What you have to do -> An identical copy of all the records is what the answer must contain.

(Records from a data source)
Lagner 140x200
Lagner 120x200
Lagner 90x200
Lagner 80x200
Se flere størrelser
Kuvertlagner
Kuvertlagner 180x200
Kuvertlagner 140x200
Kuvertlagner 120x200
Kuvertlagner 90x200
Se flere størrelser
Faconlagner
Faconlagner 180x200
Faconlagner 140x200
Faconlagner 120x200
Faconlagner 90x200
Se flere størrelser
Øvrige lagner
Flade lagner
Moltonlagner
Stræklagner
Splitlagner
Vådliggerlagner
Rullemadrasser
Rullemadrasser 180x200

Problem solution ->
Lagner 140x200
Lagner 120x200
Lagner 90x200
Lagner 80x200
Se flere størrelser
Kuvertlagner
Kuvertlagner 180x200
Kuvertlagner 140x200
Kuvertlagner 120x200
Kuvertlagner 90x200
Se flere størrelser
Faconlagner
Faconlagner 180x200
Faconlagner 140x200
Faconlagner 120x200
Faconlagner 90x200
Se flere størrelser
Øvrige lagner
Flade lagner
Moltonlagner
Stræklagner
Splitlagner
Vådliggerlagner
Rullemadrasser
Rullemadrasser 180x200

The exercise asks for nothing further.